Так едем… Вдруг впереди — железнодорожная станция. Все улицы, площади и дворы — забиты автомашинами. Перед путями железной дороги — исполинская наваль мешков с мукой. Вот он, наш скудный ленинградский паек, наша жизнь — поток муки для снабжения Ленинграда! Машина за машиной — десятки, сотни, тысячи, одна за другой, сплошной конвейерной лентой. Машины текут к станции, сбрасывают мешки и, освобожденные, тот же час устремляются порожняком обратно — за Ладогу, к Жихареву! А мешки погружаются в вагоны, и составы их ведут в Ленинград, чтобы обеспечить день жизни осажденного города-великана.
Это — станция Борисова Грива. И направо от дороги — столб:
«„Бор. Грива“ от Ленинграда — 50 км, от Морьё — 18».
Но Морье — это в сторону, оно никому не нужно. От Борисовой Гривы трасса спускается прямиком к Ладожскому озеру, оно отсюда в нескольких километрах, и можно бы пробежать их быстро, но — пробка! Длинная, в несколько километров, пробка! В ней застряли и мы, между колонной военных машин и каким-то эвакуирующимся из Ленинграда на десятке грузовиков заводом. Красноармейцы приплясывают от холода на снегу. Далеко не все они одеты в полушубки и валенки, многие ежатся в своих черных ботинках с обмотками, в подбитых ветром шинелях.

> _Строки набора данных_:

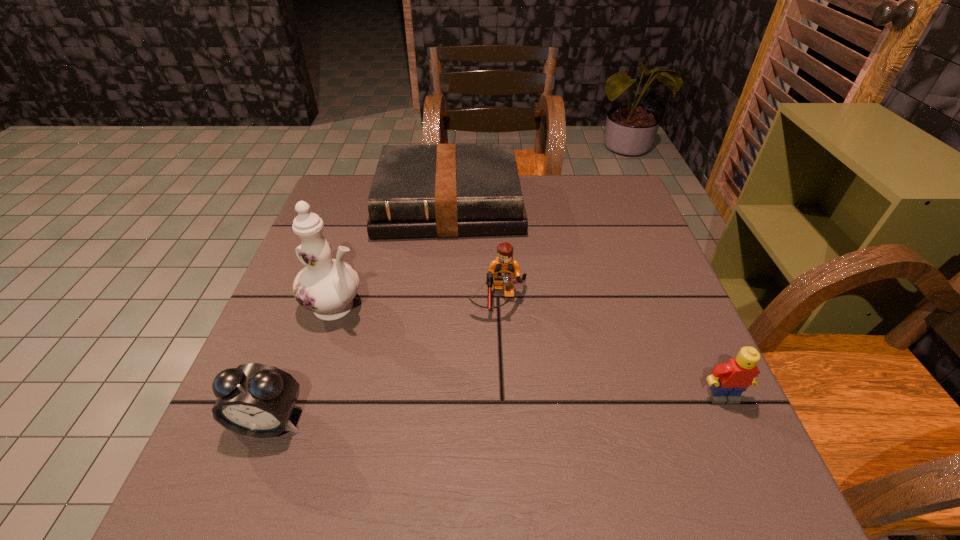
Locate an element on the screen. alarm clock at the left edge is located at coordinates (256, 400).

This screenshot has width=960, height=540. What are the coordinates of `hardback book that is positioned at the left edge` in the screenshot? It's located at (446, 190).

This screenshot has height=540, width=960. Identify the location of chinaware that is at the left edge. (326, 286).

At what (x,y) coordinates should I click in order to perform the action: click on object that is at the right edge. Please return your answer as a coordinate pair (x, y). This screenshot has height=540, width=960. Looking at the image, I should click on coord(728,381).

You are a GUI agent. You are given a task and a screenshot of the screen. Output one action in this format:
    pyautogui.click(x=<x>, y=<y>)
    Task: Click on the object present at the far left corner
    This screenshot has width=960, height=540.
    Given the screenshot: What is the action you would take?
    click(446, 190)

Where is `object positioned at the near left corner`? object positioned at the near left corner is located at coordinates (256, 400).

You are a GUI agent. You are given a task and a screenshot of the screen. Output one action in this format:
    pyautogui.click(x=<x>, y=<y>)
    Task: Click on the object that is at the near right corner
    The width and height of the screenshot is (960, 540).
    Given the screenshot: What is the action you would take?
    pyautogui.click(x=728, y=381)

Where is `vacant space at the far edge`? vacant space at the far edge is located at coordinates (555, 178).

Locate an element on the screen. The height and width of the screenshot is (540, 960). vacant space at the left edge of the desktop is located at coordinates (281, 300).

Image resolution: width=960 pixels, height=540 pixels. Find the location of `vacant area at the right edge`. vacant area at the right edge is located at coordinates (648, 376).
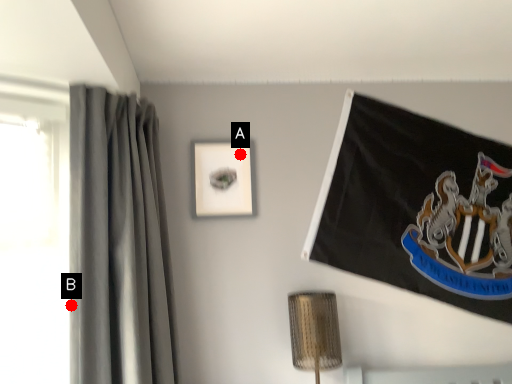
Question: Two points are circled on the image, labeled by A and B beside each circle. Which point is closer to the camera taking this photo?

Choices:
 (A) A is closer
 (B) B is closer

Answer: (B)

==

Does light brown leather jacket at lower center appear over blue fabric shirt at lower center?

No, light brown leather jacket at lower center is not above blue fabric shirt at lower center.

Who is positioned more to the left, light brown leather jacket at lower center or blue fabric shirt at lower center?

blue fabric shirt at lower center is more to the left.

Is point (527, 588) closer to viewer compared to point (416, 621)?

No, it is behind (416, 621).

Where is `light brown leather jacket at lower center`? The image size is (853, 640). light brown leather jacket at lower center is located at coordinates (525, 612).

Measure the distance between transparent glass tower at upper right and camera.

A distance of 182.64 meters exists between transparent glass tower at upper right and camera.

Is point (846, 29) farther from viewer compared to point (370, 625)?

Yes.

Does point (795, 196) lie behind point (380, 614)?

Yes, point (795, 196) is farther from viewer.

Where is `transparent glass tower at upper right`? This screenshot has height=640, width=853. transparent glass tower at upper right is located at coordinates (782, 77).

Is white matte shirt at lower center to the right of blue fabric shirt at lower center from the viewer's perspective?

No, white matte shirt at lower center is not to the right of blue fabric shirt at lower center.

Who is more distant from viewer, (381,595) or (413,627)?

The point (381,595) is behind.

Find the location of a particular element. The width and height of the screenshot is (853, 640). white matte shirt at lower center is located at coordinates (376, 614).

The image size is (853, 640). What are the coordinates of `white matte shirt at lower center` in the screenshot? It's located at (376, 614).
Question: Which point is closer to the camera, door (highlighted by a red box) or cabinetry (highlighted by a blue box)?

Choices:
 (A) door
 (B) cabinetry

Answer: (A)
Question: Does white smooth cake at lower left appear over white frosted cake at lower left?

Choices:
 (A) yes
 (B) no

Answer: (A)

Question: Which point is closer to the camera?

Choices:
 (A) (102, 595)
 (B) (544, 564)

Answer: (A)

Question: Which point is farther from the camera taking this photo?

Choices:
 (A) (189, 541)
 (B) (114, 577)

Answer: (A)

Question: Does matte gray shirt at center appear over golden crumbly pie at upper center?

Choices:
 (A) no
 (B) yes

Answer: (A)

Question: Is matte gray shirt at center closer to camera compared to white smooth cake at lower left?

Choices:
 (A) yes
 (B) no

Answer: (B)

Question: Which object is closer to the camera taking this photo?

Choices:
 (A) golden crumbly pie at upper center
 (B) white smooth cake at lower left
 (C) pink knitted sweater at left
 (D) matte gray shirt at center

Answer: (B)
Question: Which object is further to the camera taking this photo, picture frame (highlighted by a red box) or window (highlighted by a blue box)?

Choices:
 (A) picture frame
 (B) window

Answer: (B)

> _Задания_:
1. Переведите на английский язык предложение из отрывка о пути к Ладожскому озеру: «Красноармейцы приплясывают от холода на снегу.»
2. Какое расстояние от станции Борисова Грива до Ленинграда указано на столбе в отрывке о пути к Ладожскому озеру?
3. Допишите продолжение отрывка о пути к Ладожскому озеру, начиная сразу после его последнего предложения.
Эти строки для работы не понадобятся.

> _Ответы_:
1. The Red Army men hop about in the snow because of the cold.

2. 50 км.

3.
Стоим часа два, расхаживая между грузовиками.
Нестерпимо хочется есть!
Стынущие на застопоренных машинах люди ждут терпеливо.
Я раздумываю о тысячах едущих по трассе честных шоферов, о мужественных, сильных духом ленинградцах-горожанах. Но на каждую тысячу их есть и несколько иных людей — опустившихся, деморализованных обстановкой блокады, а то и просто жуликов, спекулянтов. Их замечаешь сразу, они со своими мелкими делишками бросаются всем в глаза! Вот, сойдясь в кружок, сторонясь людей, группки таких дельцов решают на лету свои спекулянтские, обменные дела. И кусочки хлеба, пачки папирос переходят из рук в руки. И то здесь, то там видны украдкой жующие рты, за которыми с безнадежной жадностью наблюдают с кузовов переполненных машин застывшие, как бронзовые скульптуры отчаяния, беженцы.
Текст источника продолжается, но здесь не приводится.